Washington went to Hampton in the fall of 1872 (Washington up from slavery). He was the most prominent black educator, race leader, and international celebrity of the late nineteenth and early twentieth centuries (Smock 3).
Being that Washington spent his whole young life as a slave in a one-room log cabin, he matured quickly. His ability to read and write gave him an advantage. His education would be his road to salvation and true emancipation (Smock 35). Washington believes that more than book learning and industrial training are necessary to fully equip former slaves to navigate modern society. “Education is not limited to what one can learn in books or through labor, but also about promoting self-respect in oneself to engage education in a way that will be beneficial beyond oneself” (Washington Up from Slavery). When describing his time in Washington D.C., Washington criticizes middle-class blacks who have an education but still lack the necessary moral training to better themselves and others. For Washington, education requires the full engagement of the individual. He teaches students at Tuskegee how to eat properly, how to live in a civilized community, and how to exercise moral discipline alongside more traditional forms of training in academics and industry. It seems his goal is to take an entire race and train them to make both self-reliant and able to contribute to a broader community. Washington was such a successful young boy, he wanted to make a change and spread it throughout his race as was just said how he did so.

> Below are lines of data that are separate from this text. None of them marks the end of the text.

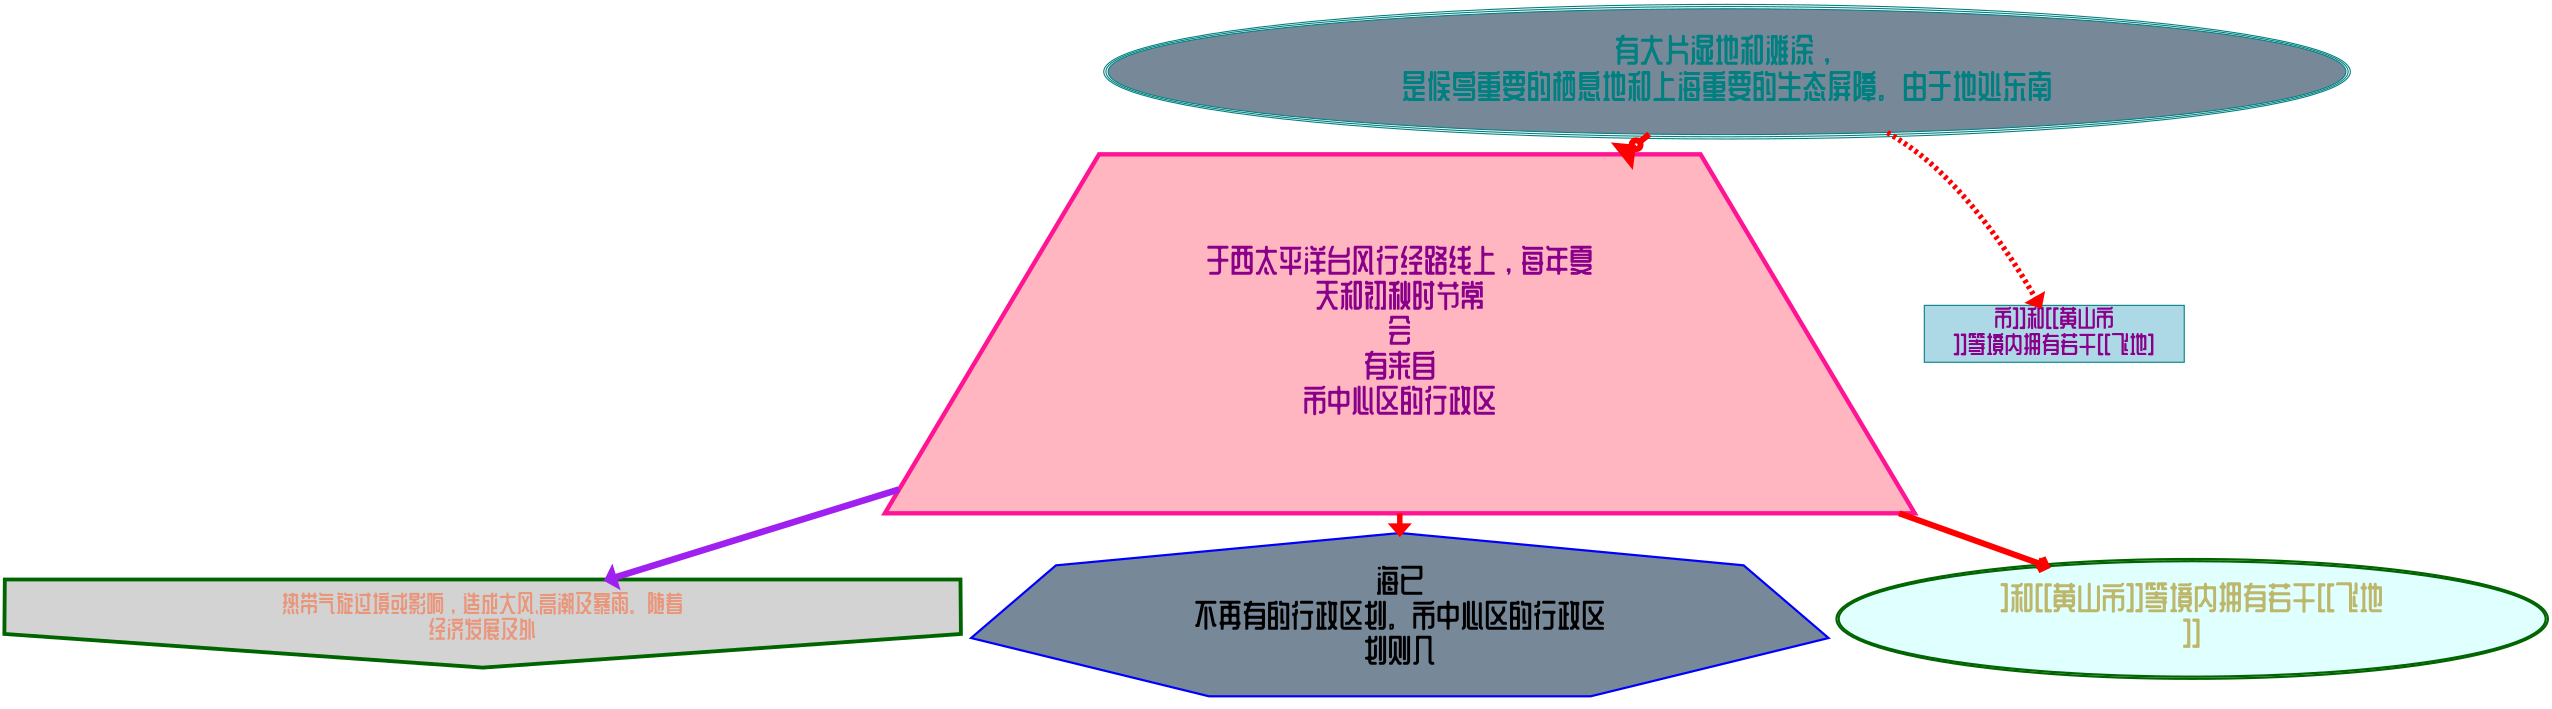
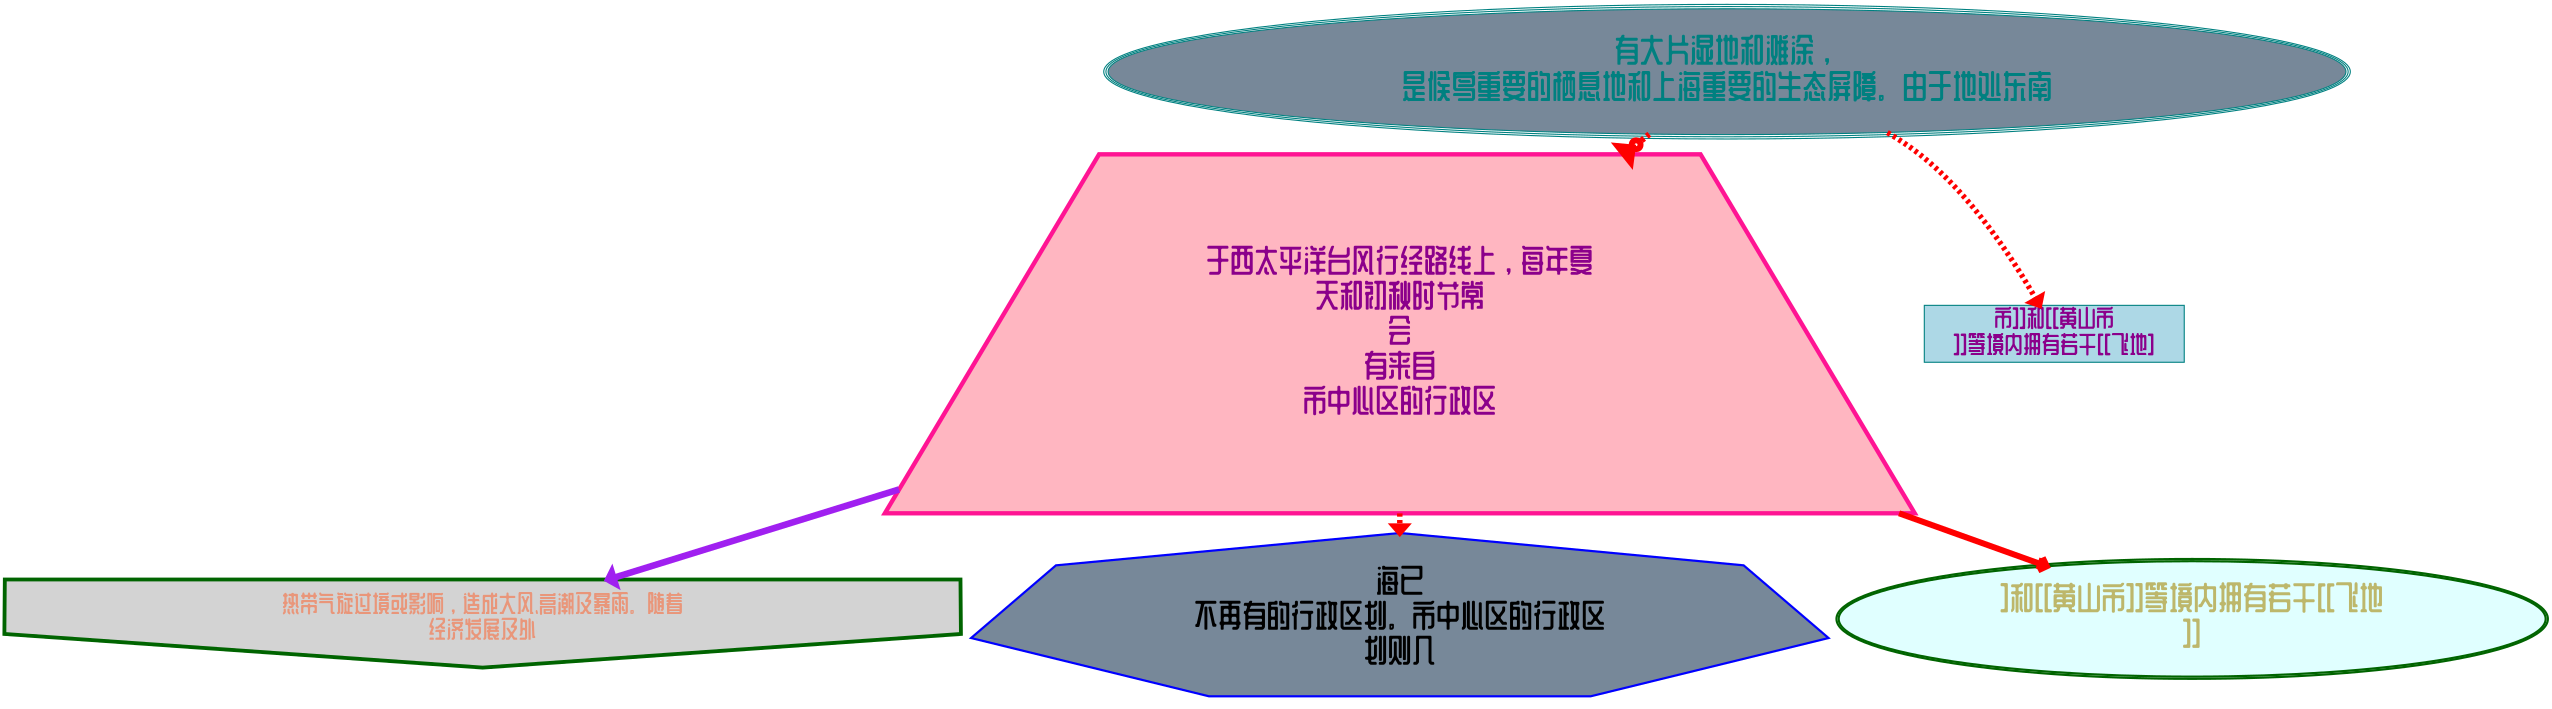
  strict digraph {
    labeljust=l
    node [color=teal fillcolor=lightslategray fontcolor="#8B008B" fontname="ZCOOL QingKe HuangYou" fontsize=58 penwidth=2 shape=ellipse style=filled]
    edge [arrowhead=normal arrowsize=1.25 color=red penwidth=11 style=bold]
    n1 [fontcolor="#008080" fontsize=60 height=2.9721 label="有大片湿地和滩涂，\n是候鸟重要的栖息地和上海重要的生态屏障。由于地处东南" peripheries=3 width=31.197]
    n2 [color=deeppink fillcolor=lightpink height=9.1111 label="于西太平洋台风行经路线上，每年夏\n天和初秋时节常\n会\n有来自\n市中心区的行政区" penwidth=8 shape=trapezium width=26.139]
    n3 [fillcolor=lightblue fontsize=44 height=1.4444 label="市]]和[[黄山市\n]]等境内拥有若干[[飞地]" shape=box width=6.5972]
    n4 [color=darkgreen fillcolor=lightgrey fontcolor="#E9967A" fontsize=43 height=2.4764 label="热带气旋过境或影响，造成大风、高潮及暴雨。随着\n经济发展及外" penwidth=7 shape=invhouse width=24.279]
    n5 [color=blue fontcolor="#000000" height=4.3602 label="海已\n不再有的行政区划。市中心区的行政区\n划则几" penwidth=4 peripheries=1 shape=polygon sides=7 width=21.757]
    n6 [color=darkgreen fillcolor=lightcyan fontcolor="#BDB76B" fontsize=59 height=2.8217 label="]和[[黄山市]]等境内拥有若干[[飞地\n]]" penwidth=4 peripheries=2 width=17.828]
-   n1 -> n2 [arrowhead=invodot arrowsize=2]
+   n1 -> n2 [arrowhead=invodot arrowsize=2 style=dashed]
    n1 -> n3 [penwidth=10 style=dashed]
    n2 -> n4 [arrowsize=1 color=purple penwidth=12]
-   n2 -> n5 [penwidth=10]
+   n2 -> n5 [penwidth=10 style=dashed]
    n2 -> n6 [arrowhead=vee style=solid]
  }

Despite having been enslaved as a boy, Washington maintains an attitude of respect. He views all as potential helpers and is clear about his admiration of prominent white southerners. They ask for his participation in political negotiations, such as requesting that the federal government support the Atlanta Exposition. Washington does not challenge the dominant white class, but rather seeks the assuage their guilts at enslaving his people by assuring them that blacks have no bitter feelings about their former masters. He highlights the similarities between the races and seeks to “civilize” his students to be more like their white neighbors. “Now, whenever I hear any one advocating measure that are meant to curtail the development of another, I pity the individual who would do this. I know that the one who makes this mistake does so because of his own lack of opportunity for the highest of growth” (Washington Up from Slavery). He communicates his more mature idea that those who express racist ideas, or ideas that otherwise serve to limit the exercise of freedom by another, do more harm to themselves than they do to those others. Where before Washington would have responded to racists and detractors with bitterness, he now responds with “pity”, recognizing that the person who would intentionally limit another does so at the expense of the “the highest kind of growth.” Washington responds to those critics here by explaining his understanding of the dynamics in play. Rather that respond to racists and detractors with bitterness, he chooses to recognize their actions for what they are: signs of immaturity and stunted personal growth.
Washington registers his distaste with the peculiar institution differently. He denounces slavery for its denigration of labor. In both whites and black, the institution of slavery produces an attitude toward labor that robs the individual of dignity and self-reliance. Whites did not learn the dignity of labor because they were robbed of the opportunity to practice and perfect basic tasks. Washington describes the inability of his masters to properly mend a fence and the inability of his mistresses to properly mend a dress or a fashion bonnet or cook a meal. Blacks did not learn the dignity of labor because enslavement robbed them of the ability to personal invest in their work. They conducted their work on behalf of others. Which means that the enslaved often did not complete work with an eye toward either improvement or perfection. Washington emphasizes the power of labor to transform and perfect the individual. With hard work, the individual could make a huge change in their race and their community. In fact, The ability to labor and to learn to labor well forms to cornerstone of Washington’s theories of black advancement.
Washington shares his optimism for friendly race relations between blacks and whites in the south. Washington believes that this will not be achieved by forces, but the slow dissolution of prejudice. He also believes that if black population continues to show itself indispensable to the communities it touches, then whites will have no choice but to fully recognize their political rights. The achievement of equality will show itself in the logic that if a white man is willing to cheat a black man “out of his ballot”, then he will also be willing to cheat “out of his”. “ I believe that in time, through the operation of the intelligence and friendly race relations, all cheating at the ballot-box in the south will cease. It will become apparent that the white man who begins by cheating a Negro out of his ballot soon learns to cheat a white man out of his, and that the man who does this ends his career of dishonest by the theft of property or some equally serious crime” (Washington Up from Slavery).